The mayor of Thua Thien Hue Province told the press on Wednesday that he is awaiting instructions from Prime Minister Nguyen Tan Dung on a controversial resort project backed by a Chinese developer. 
Nguyen Van Cao, chairman of the provincial People’s Committee, was referring to a planned resort complex it licensed in October of 2013. 
At that time, the Thua Thien-Hue government gave the Chinese company 200 hectares (494 acres) of land on Cua Khem Cape, which just lies just north of the central city of Da Nang, near the southern entrance to the Hai Van Pass.   
The project's investor is a subsidiary of the British Virgin Islands-based World Shine Hong Kong Limited Company, whose director, Lu Wang Sheng, is a Chinese national. 
If built, the complex will feature a five-star hotel with 450 rooms, a luxury apartment building with 220 apartments, 350 villas and a 2,000-seat international convention center. 

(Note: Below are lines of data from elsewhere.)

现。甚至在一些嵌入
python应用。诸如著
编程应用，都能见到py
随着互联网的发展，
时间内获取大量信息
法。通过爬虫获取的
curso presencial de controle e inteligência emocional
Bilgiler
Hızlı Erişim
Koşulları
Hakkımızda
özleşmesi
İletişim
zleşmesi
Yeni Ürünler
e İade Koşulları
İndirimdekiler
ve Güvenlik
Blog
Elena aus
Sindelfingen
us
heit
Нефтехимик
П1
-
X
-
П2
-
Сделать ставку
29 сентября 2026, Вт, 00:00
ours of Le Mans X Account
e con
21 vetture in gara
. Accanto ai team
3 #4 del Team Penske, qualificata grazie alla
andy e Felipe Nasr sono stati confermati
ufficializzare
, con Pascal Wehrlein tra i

The project's total cost was estimated to hit US$250 million and is slated for completion in 2023. 
After local media reported on the project, several defense experts publicly denounced it as a threat to national security due to the Hai Van Pass' great strategic significance.
The project's detractors have called for a careful review from both the provincial government and the Ministry of Defense.

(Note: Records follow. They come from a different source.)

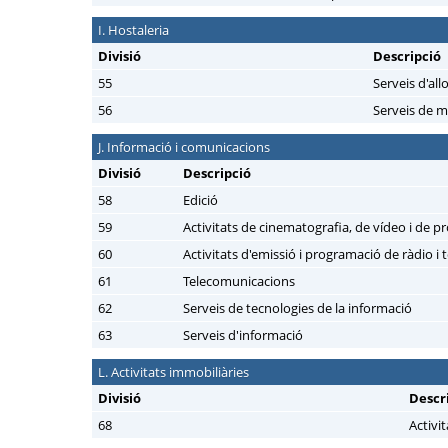
I. Hostaleria
Divisió
Descripció
55
Serveis d'al
56
Serveis de m
J. Informació i comunicacions
Divisió
Descripció
58
Edició
59
Activitats de cinematografia, de vídeo i de pr
60
Activitats d'emissió i programació de ràdio i t
61
Telecomunicacions
62
Serveis de tecnologies de la informació
63
Serveis d'informació
L. Activitats immobiliàries
Divisió
Descr
68
Activi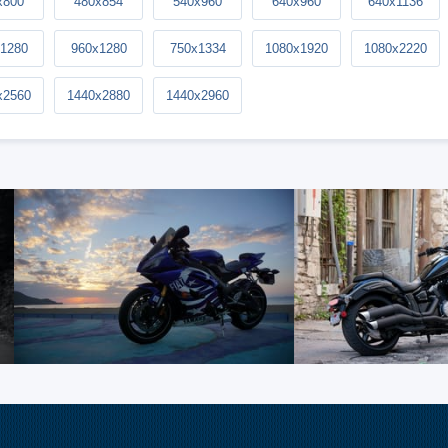
x800
480x854
540x960
640x960
640x1136
1280
960x1280
750x1334
1080x1920
1080x2220
x2560
1440x2880
1440x2960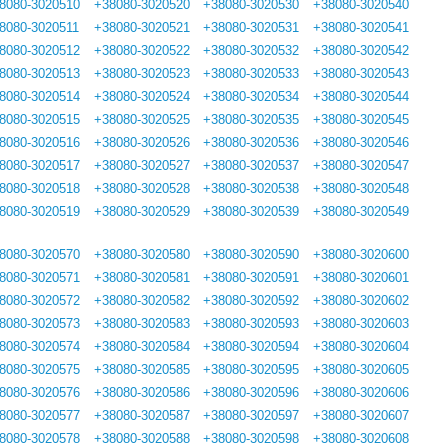
8080-3020510
+38080-3020520
+38080-3020530
+38080-3020540
8080-3020511
+38080-3020521
+38080-3020531
+38080-3020541
8080-3020512
+38080-3020522
+38080-3020532
+38080-3020542
8080-3020513
+38080-3020523
+38080-3020533
+38080-3020543
8080-3020514
+38080-3020524
+38080-3020534
+38080-3020544
8080-3020515
+38080-3020525
+38080-3020535
+38080-3020545
8080-3020516
+38080-3020526
+38080-3020536
+38080-3020546
8080-3020517
+38080-3020527
+38080-3020537
+38080-3020547
8080-3020518
+38080-3020528
+38080-3020538
+38080-3020548
8080-3020519
+38080-3020529
+38080-3020539
+38080-3020549
8080-3020570
+38080-3020580
+38080-3020590
+38080-3020600
8080-3020571
+38080-3020581
+38080-3020591
+38080-3020601
8080-3020572
+38080-3020582
+38080-3020592
+38080-3020602
8080-3020573
+38080-3020583
+38080-3020593
+38080-3020603
8080-3020574
+38080-3020584
+38080-3020594
+38080-3020604
8080-3020575
+38080-3020585
+38080-3020595
+38080-3020605
8080-3020576
+38080-3020586
+38080-3020596
+38080-3020606
8080-3020577
+38080-3020587
+38080-3020597
+38080-3020607
8080-3020578
+38080-3020588
+38080-3020598
+38080-3020608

Lieutenant-General Be Xuan Truong, deputy commander-in-chief of the Vietnamese People’s Army, told the press he's sure the Ministry of Defense won't approve the project due to its sensitive location. 
Lieutenant-General Nguyen Quoc Thuoc, former commander of the Military Zone 4, said that particular stretch of the Hai Van Pass--between Bach Ma Mountain and the East Sea (the Vietnamese term for the South China Sea)--plays a significant role in national security. 
Whoever controls the pass will be able to control the whole country, he said, so no portion of it should be given over to foreign investors. 
The municipal government of Da Nang has argued that the project is located on a disputed spot claimed by both the city and Thua Thien-Hue Province. Da Nang has called on authorities in the neighboring province to halt construction and Prime Minister Nguyen Tan Dung to pull the project's license. 
Meanwhile, Cao, the Thua Thien Hue mayor, told the press the project’s location falls totally within his purview. 
He said the local government sought opinions from provincial military authorities before licensing the project. 
But, he said, if the PM orders the province to cancel the project, it will do so.
“We’re waiting for the PM’s instructions,” he said. 
The Hai Van Pass runs along a spur in the Truong Son (Annamite) Range, which emerges from the west and juts into the East Sea, forming the Hai Van Peninsula and the adjoining Son Tra Peninsula (in Da Nang). 
In 1858, the French launched their first military incursion into Vietnam at Da Nang, ushering in nearly 100 years of colonial rule.